» TASK TO COMPLETE: In the entries that follow, the lines from the one with "wrist: (562, 352)" through the one with "index mcp: (567, 302)" are the ones to write out, exactly and with both ends included. Nothing else should appear.

» Joint position lists:
☆ ☆ ☆ ☆

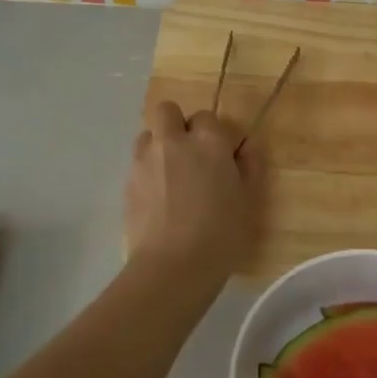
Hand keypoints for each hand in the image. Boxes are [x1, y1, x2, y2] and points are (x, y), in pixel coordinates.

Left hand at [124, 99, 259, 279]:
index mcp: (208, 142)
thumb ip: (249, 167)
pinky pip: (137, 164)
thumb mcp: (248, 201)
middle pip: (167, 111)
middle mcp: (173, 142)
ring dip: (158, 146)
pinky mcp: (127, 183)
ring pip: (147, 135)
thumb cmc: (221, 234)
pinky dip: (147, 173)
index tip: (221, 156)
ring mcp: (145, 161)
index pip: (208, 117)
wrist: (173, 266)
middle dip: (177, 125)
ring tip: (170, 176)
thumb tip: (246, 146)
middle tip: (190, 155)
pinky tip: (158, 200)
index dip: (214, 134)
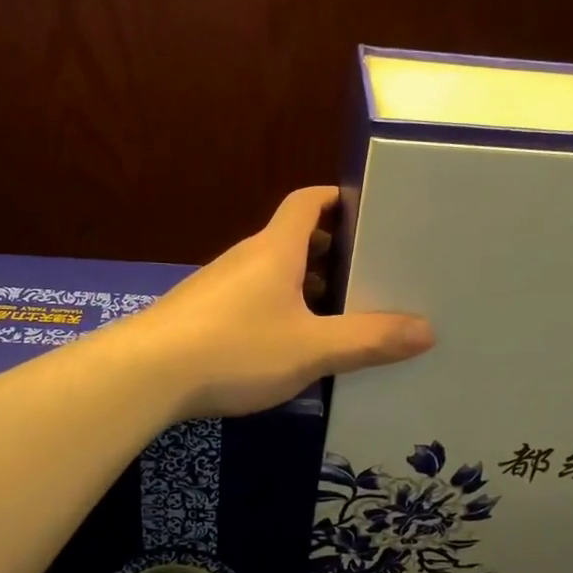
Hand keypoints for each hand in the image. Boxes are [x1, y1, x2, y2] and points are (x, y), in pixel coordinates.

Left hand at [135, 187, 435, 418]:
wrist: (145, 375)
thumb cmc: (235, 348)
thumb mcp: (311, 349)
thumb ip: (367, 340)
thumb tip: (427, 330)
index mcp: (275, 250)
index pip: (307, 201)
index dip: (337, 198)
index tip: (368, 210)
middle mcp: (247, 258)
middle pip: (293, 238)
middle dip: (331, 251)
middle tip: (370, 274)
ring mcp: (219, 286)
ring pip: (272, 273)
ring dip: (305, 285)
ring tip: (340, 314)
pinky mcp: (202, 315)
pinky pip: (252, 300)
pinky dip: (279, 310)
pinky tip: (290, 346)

☆ ☆ ☆ ☆

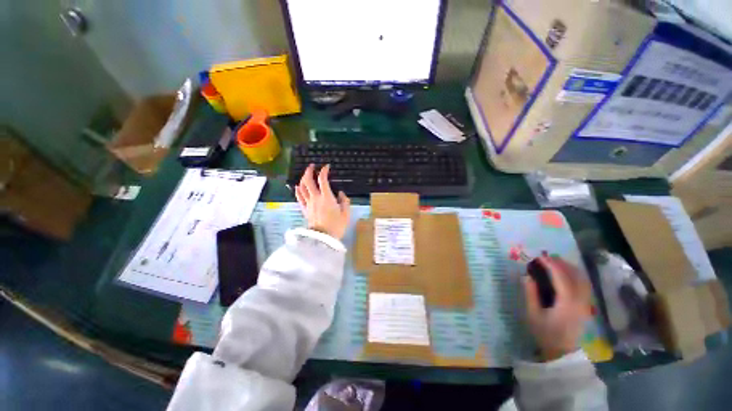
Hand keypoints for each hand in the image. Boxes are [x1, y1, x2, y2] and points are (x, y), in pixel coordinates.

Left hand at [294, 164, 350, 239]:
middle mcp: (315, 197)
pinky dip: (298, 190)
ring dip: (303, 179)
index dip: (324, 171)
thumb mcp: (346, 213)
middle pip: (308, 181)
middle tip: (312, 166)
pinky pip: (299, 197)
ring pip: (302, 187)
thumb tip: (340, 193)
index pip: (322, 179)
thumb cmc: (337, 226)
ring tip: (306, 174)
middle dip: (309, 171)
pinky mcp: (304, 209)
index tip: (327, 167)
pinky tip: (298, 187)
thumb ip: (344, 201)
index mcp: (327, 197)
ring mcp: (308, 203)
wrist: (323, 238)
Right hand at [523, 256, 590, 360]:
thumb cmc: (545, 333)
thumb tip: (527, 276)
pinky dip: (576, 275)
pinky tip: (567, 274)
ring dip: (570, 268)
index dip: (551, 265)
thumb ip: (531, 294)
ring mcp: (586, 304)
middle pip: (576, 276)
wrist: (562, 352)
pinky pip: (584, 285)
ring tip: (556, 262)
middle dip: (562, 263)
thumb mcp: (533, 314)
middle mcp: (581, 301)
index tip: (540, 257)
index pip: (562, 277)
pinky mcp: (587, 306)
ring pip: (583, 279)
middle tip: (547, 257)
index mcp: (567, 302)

☆ ☆ ☆ ☆

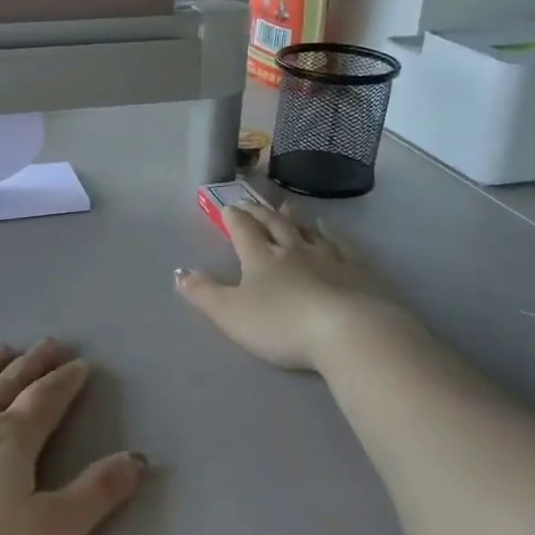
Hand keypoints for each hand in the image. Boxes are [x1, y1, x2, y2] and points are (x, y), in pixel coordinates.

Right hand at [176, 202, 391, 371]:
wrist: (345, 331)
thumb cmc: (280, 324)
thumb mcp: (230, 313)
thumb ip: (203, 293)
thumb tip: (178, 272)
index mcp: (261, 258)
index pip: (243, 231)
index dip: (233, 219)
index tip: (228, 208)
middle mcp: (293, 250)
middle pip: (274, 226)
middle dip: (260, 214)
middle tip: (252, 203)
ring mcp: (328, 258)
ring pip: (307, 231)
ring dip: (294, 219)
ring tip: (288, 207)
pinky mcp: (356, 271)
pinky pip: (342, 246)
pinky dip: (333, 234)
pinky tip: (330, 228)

☆ ☆ ☆ ☆

» YOUR RESPONSE:
wrist: (562, 352)
pinky pip: (584, 285)
ring tip: (556, 262)
middle dip: (562, 263)
thumb mcp: (533, 314)
middle mcp: (581, 301)
index tip: (540, 257)
index pip: (562, 277)
pinky mcp: (587, 306)
ring pip: (583, 279)
middle tip: (547, 257)
index mcp: (567, 302)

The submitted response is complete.